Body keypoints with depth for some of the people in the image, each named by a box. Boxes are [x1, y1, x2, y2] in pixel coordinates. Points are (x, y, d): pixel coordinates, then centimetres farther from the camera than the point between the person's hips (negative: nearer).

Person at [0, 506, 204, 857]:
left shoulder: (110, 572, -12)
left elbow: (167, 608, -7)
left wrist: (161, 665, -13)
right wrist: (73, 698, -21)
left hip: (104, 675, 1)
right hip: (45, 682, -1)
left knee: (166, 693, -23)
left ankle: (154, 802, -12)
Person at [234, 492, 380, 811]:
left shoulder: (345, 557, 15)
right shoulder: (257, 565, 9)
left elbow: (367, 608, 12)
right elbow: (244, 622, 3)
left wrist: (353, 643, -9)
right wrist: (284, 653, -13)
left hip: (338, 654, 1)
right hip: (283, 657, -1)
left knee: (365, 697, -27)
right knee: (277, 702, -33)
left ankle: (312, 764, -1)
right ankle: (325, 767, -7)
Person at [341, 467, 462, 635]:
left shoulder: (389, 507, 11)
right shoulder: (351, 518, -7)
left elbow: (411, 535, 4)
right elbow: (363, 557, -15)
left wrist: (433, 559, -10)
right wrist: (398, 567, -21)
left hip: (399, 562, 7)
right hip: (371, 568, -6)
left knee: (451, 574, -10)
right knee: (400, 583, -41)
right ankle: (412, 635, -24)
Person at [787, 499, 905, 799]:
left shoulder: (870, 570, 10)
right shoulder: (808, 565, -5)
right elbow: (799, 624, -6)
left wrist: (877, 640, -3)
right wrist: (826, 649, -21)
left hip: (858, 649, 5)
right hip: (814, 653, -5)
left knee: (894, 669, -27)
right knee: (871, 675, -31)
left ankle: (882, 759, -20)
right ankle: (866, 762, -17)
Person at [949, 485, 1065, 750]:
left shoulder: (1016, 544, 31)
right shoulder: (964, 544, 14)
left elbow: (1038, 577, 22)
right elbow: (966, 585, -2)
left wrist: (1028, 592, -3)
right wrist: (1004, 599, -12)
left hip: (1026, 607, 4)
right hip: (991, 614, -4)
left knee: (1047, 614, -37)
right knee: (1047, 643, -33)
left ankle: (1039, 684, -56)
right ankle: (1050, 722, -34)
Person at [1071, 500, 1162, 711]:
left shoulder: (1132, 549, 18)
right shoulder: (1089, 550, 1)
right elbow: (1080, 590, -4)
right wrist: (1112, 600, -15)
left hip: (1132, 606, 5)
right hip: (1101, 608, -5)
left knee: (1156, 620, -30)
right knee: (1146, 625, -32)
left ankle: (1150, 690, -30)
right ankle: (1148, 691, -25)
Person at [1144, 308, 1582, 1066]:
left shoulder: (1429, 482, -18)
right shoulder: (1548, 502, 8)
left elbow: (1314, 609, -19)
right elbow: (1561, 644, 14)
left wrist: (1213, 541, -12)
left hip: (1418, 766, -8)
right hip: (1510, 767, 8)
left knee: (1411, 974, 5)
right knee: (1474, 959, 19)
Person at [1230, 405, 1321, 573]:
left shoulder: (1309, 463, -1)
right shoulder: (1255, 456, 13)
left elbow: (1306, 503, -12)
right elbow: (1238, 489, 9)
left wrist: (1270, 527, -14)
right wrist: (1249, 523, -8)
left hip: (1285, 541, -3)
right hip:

—————

WORK REQUEST
Update the entries above by changing every "pixel coordinates" to "image coordinates", leaving everything else the same.

EXPECTED ANSWER
Body keypoints with depth for some of the people in the image, each named by a box. Boxes are [x1, y1, x2, y2] in image coordinates. Points are (x, y, d): image coordinates, then centimetres farther from the camera than the point between the person's hips (negative: nearer).

Person at [0, 506, 204, 857]:
left shoulder: (110, 572, -12)
left elbow: (167, 608, -7)
left wrist: (161, 665, -13)
right wrist: (73, 698, -21)
left hip: (104, 675, 1)
right hip: (45, 682, -1)
left knee: (166, 693, -23)
left ankle: (154, 802, -12)
Person at [234, 492, 380, 811]:
left shoulder: (345, 557, 15)
right shoulder: (257, 565, 9)
left elbow: (367, 608, 12)
right elbow: (244, 622, 3)
left wrist: (353, 643, -9)
right wrist: (284, 653, -13)
left hip: (338, 654, 1)
right hip: (283, 657, -1)
left knee: (365, 697, -27)
right knee: (277, 702, -33)
left ankle: (312, 764, -1)
right ankle: (325, 767, -7)
Person at [341, 467, 462, 635]:
left shoulder: (389, 507, 11)
right shoulder: (351, 518, -7)
left elbow: (411, 535, 4)
right elbow: (363, 557, -15)
left wrist: (433, 559, -10)
right wrist: (398, 567, -21)
left hip: (399, 562, 7)
right hip: (371, 568, -6)
left knee: (451, 574, -10)
right knee: (400, 583, -41)
right ankle: (412, 635, -24)
Person at [787, 499, 905, 799]:
left shoulder: (870, 570, 10)
right shoulder: (808, 565, -5)
right elbow: (799, 624, -6)
left wrist: (877, 640, -3)
right wrist: (826, 649, -21)
left hip: (858, 649, 5)
right hip: (814, 653, -5)
left knee: (894, 669, -27)
right knee: (871, 675, -31)
left ankle: (882, 759, -20)
right ankle: (866, 762, -17)
Person at [949, 485, 1065, 750]:
left shoulder: (1016, 544, 31)
right shoulder: (964, 544, 14)
left elbow: (1038, 577, 22)
right elbow: (966, 585, -2)
left wrist: (1028, 592, -3)
right wrist: (1004, 599, -12)
left hip: (1026, 607, 4)
right hip: (991, 614, -4)
left knee: (1047, 614, -37)
right knee: (1047, 643, -33)
left ankle: (1039, 684, -56)
right ankle: (1050, 722, -34)
Person at [1071, 500, 1162, 711]:
left shoulder: (1132, 549, 18)
right shoulder: (1089, 550, 1)
right elbow: (1080, 590, -4)
right wrist: (1112, 600, -15)
left hip: (1132, 606, 5)
right hip: (1101, 608, -5)
left knee: (1156, 620, -30)
right knee: (1146, 625, -32)
left ankle: (1150, 690, -30)
right ankle: (1148, 691, -25)
Person at [1144, 308, 1582, 1066]:
left shoulder: (1429, 482, -18)
right shoulder: (1548, 502, 8)
left elbow: (1314, 609, -19)
right elbow: (1561, 644, 14)
left wrist: (1213, 541, -12)
left hip: (1418, 766, -8)
right hip: (1510, 767, 8)
left knee: (1411, 974, 5)
right knee: (1474, 959, 19)
Person at [1230, 405, 1321, 573]:
left shoulder: (1309, 463, -1)
right shoulder: (1255, 456, 13)
left elbow: (1306, 503, -12)
right elbow: (1238, 489, 9)
left wrist: (1270, 527, -14)
right wrist: (1249, 523, -8)
left hip: (1285, 541, -3)
right hip:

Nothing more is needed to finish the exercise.